Modine, along with secretary-treasurer candidate Joely Fisher, have vowed if elected to replace the current trustees with new ones that “have the expertise to manage a health plan, the fortitude to stand up to Employer pressure and the character to remain truthful and transparent in their work.” They also promise to demand that studios raise caps on their contributions to the health plan to prevent the sort of changes made to the health plan last year to mitigate rising costs.

Drescher, whose campaign officially launched this past Friday, said in a statement that she hopes to “apply my experience as the president of the Cancer Schmancer Movement and my success on Capitol Hill and as a Public Diplomacy Envoy for uniting our union, increasing member benefits and giving our 160k strong membership a more significant presence on the national landscape.”

Drescher is running with secretary-treasurer candidate Anthony Rapp, who has the endorsement of fellow UFS member and outgoing secretary-treasurer Camryn Manheim.

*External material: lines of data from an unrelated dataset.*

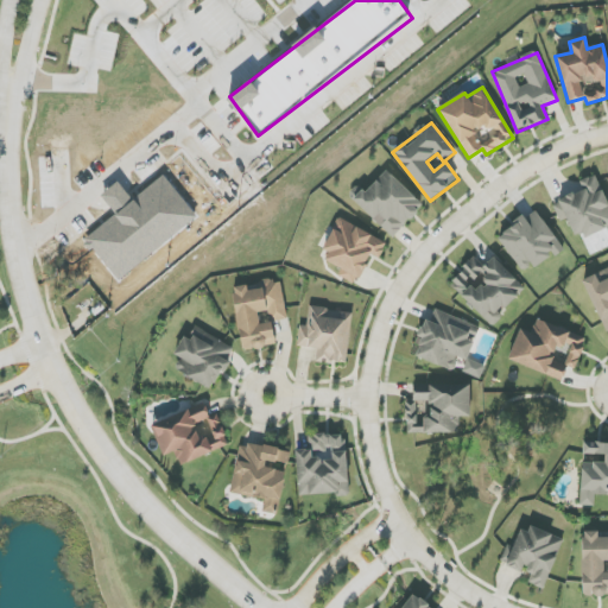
[(393,238),(424,206),(386,170),(355,202),(393,238)]
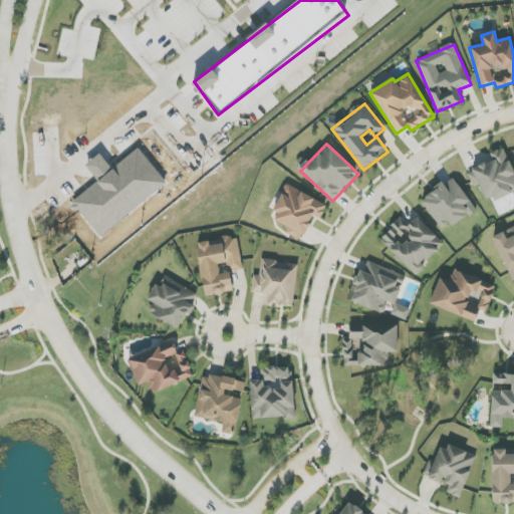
[(513,193),(513,171),(504,148),(490,154),(493,161),(467,172),(474,188),(480,186),(486,200),(493,196),(495,202),(513,193)]
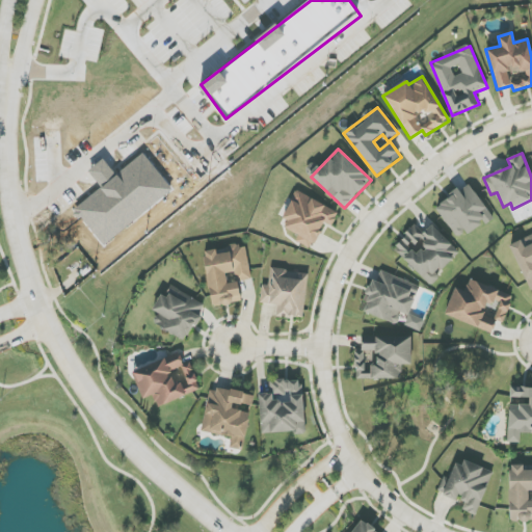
[(435,206),(457,240),(493,218),(471,184),(435,206)]
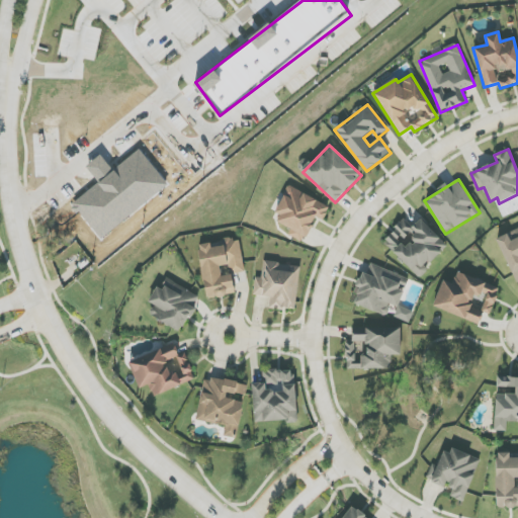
[(330,208),(291,186),(272,220),(291,230),(288,235),(303,243),(317,218),(323,221),(330,208)]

Both Carteris and Manheim intend to run for spots on the guild’s national board.

Unite For Strength, meanwhile, is touting Drescher as a candidate who will build on Carteris and her team’s achievements, including the first guild contract with Netflix, increased wages and benefits for commercial and video game voice actors, and bringing on-air talent at Telemundo into the union. UFS is promising to make residuals for streaming shows a key part of talks with studios moving forward after a labor-wide push to increase such residuals during last year’s talks was restrained somewhat by the COVID-19 pandemic.

The party is also making sexual harassment a key part of its campaign, promising to continue its work in response to the #MeToo movement. Under Carteris’ leadership, SAG-AFTRA has created a hotline and website to allow members to anonymously report incidents as well as established a network of intimacy coordinators to oversee the filming of sex scenes.

Ballots will be sent out to members on August 3, with the results being tabulated on Sept. 2.